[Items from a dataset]
============

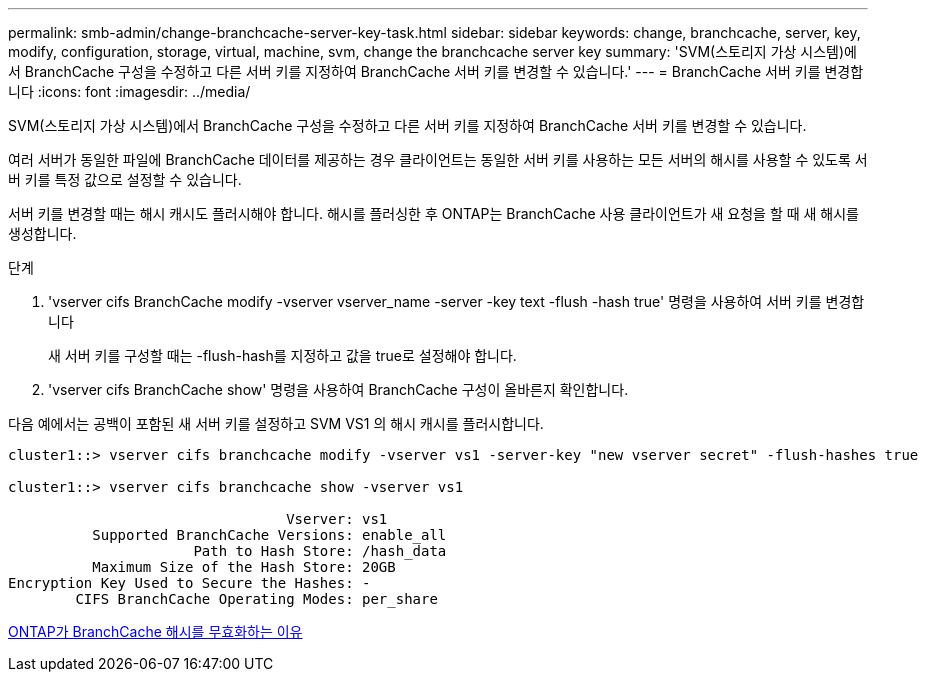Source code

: ---
permalink: smb-admin/change-branchcache-server-key-task.html 
sidebar: sidebar 
keywords: change, branchcache, server, key, modify, configuration, storage, virtual, machine, svm, change the branchcache server key 
summary: 'SVM(스토리지 가상 시스템)에서 BranchCache 구성을 수정하고 다른 서버 키를 지정하여 BranchCache 서버 키를 변경할 수 있습니다.' 
---
= BranchCache 서버 키를 변경합니다
:icons: font
:imagesdir: ../media/


[role="lead"]
SVM(스토리지 가상 시스템)에서 BranchCache 구성을 수정하고 다른 서버 키를 지정하여 BranchCache 서버 키를 변경할 수 있습니다.

여러 서버가 동일한 파일에 BranchCache 데이터를 제공하는 경우 클라이언트는 동일한 서버 키를 사용하는 모든 서버의 해시를 사용할 수 있도록 서버 키를 특정 값으로 설정할 수 있습니다.

서버 키를 변경할 때는 해시 캐시도 플러시해야 합니다. 해시를 플러싱한 후 ONTAP는 BranchCache 사용 클라이언트가 새 요청을 할 때 새 해시를 생성합니다.

.단계
. 'vserver cifs BranchCache modify -vserver vserver_name -server -key text -flush -hash true' 명령을 사용하여 서버 키를 변경합니다
+
새 서버 키를 구성할 때는 -flush-hash를 지정하고 값을 true로 설정해야 합니다.

. 'vserver cifs BranchCache show' 명령을 사용하여 BranchCache 구성이 올바른지 확인합니다.


다음 예에서는 공백이 포함된 새 서버 키를 설정하고 SVM VS1 의 해시 캐시를 플러시합니다.

[listing]
----
cluster1::> vserver cifs branchcache modify -vserver vs1 -server-key "new vserver secret" -flush-hashes true

cluster1::> vserver cifs branchcache show -vserver vs1

                                 Vserver: vs1
          Supported BranchCache Versions: enable_all
                      Path to Hash Store: /hash_data
          Maximum Size of the Hash Store: 20GB
Encryption Key Used to Secure the Hashes: -
        CIFS BranchCache Operating Modes: per_share
----
xref:reasons-invalidates-branchcache-hashes-concept.adoc[ONTAP가 BranchCache 해시를 무효화하는 이유]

============

§ **WRITTEN TASK**
Restate the records above in full, word for word. Keep pictures out.

§ **WRITTEN SOLUTION**
Source code

: ---
permalink: smb-admin/change-branchcache-server-key-task.html 
sidebar: sidebar 
keywords: change, branchcache, server, key, modify, configuration, storage, virtual, machine, svm, change the branchcache server key 
summary: 'SVM(스토리지 가상 시스템)에서 BranchCache 구성을 수정하고 다른 서버 키를 지정하여 BranchCache 서버 키를 변경할 수 있습니다.' 
---
= BranchCache 서버 키를 변경합니다
:icons: font
:imagesdir: ../media/


[role="lead"]
SVM(스토리지 가상 시스템)에서 BranchCache 구성을 수정하고 다른 서버 키를 지정하여 BranchCache 서버 키를 변경할 수 있습니다.

여러 서버가 동일한 파일에 BranchCache 데이터를 제공하는 경우 클라이언트는 동일한 서버 키를 사용하는 모든 서버의 해시를 사용할 수 있도록 서버 키를 특정 값으로 설정할 수 있습니다.

서버 키를 변경할 때는 해시 캐시도 플러시해야 합니다. 해시를 플러싱한 후 ONTAP는 BranchCache 사용 클라이언트가 새 요청을 할 때 새 해시를 생성합니다.

.단계
. 'vserver cifs BranchCache modify -vserver vserver_name -server -key text -flush -hash true' 명령을 사용하여 서버 키를 변경합니다
+
새 서버 키를 구성할 때는 -flush-hash를 지정하고 값을 true로 설정해야 합니다.

. 'vserver cifs BranchCache show' 명령을 사용하여 BranchCache 구성이 올바른지 확인합니다.


다음 예에서는 공백이 포함된 새 서버 키를 설정하고 SVM VS1 의 해시 캐시를 플러시합니다.

[listing]
----
cluster1::> vserver cifs branchcache modify -vserver vs1 -server-key "new vserver secret" -flush-hashes true

cluster1::> vserver cifs branchcache show -vserver vs1

                                 Vserver: vs1
          Supported BranchCache Versions: enable_all
                      Path to Hash Store: /hash_data
          Maximum Size of the Hash Store: 20GB
Encryption Key Used to Secure the Hashes: -
        CIFS BranchCache Operating Modes: per_share
----
xref:reasons-invalidates-branchcache-hashes-concept.adoc[ONTAP가 BranchCache 해시를 무효화하는 이유]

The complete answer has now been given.